Un projet d’accord sur l’avenir institutionnel de la Nouvelle-Calédonie, actuellement en négociation, propose une refonte profonde des relations entre l’archipel et l’État français. Ce document, soumis fin mars aux forces politiques locales, vise à concilier émancipation progressive et maintien des liens avec la France, tout en apaisant les tensions historiques entre indépendantistes et loyalistes.

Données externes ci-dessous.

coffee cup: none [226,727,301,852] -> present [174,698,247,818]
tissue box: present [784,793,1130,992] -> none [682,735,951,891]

Parmi les mesures phares figure la transformation du droit à l’autodétermination. Exit les référendums binaires sur l’indépendance : le texte suggère un « référendum de projet », nécessitant l’approbation des trois cinquièmes du Congrès calédonien pour être organisé. Une disposition qui obligerait les indépendantistes, minoritaires, à rallier d’autres sensibilités politiques, suscitant déjà des réserves.

La question des compétences régaliennes reste épineuse. Si la défense, la justice ou la monnaie resteraient sous contrôle étatique, Paris propose une collaboration renforcée via des instances mixtes, comme un comité stratégique de défense. Des avancées jugées insuffisantes par le FLNKS, qui dénonce une « souveraineté partagée » illusoire et réclame un calendrier précis pour le transfert des prérogatives.

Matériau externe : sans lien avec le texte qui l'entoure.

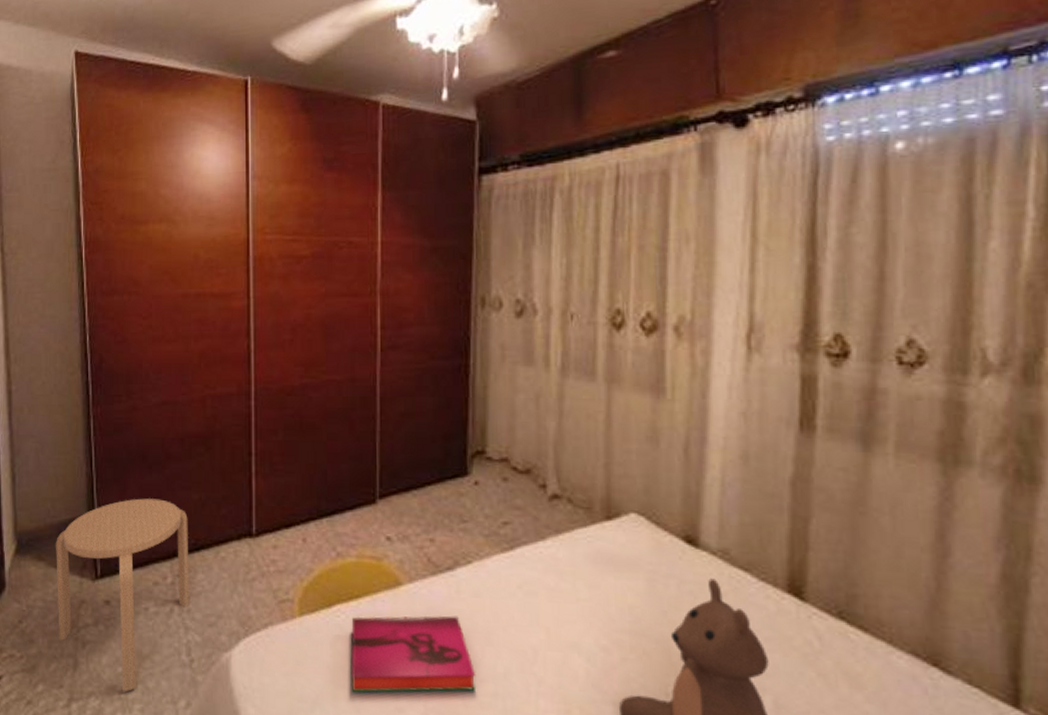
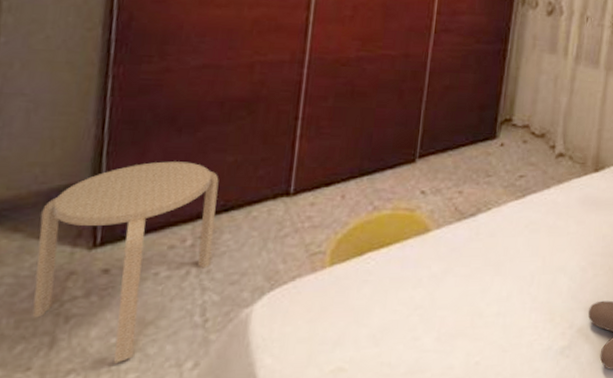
hardback book: present [350,615,476,693] -> none [373,254,485,329]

Autre pilier du texte : la citoyenneté calédonienne. Celle-ci, accordée aux natifs et résidents de longue date, conditionnerait l’accès aux scrutins locaux et référendaires. Un examen culturel serait imposé aux nouveaux arrivants, visant à garantir leur intégration dans les spécificités du territoire. Une mesure consensuelle, contrairement au renforcement des provinces, qui cristallise les oppositions. Le transfert de la fiscalité aux instances provinciales, porté par les loyalistes, est perçu par les indépendantistes comme un risque de fragmentation, la province Sud concentrant l’essentiel des richesses.

Alors que les négociations se poursuivent à distance avant une reprise en présentiel fin avril, les positions demeurent polarisées. Le gouvernement français mise sur le dialogue pour parvenir à un compromis, mais le chemin vers un accord final s’annonce semé d’embûches.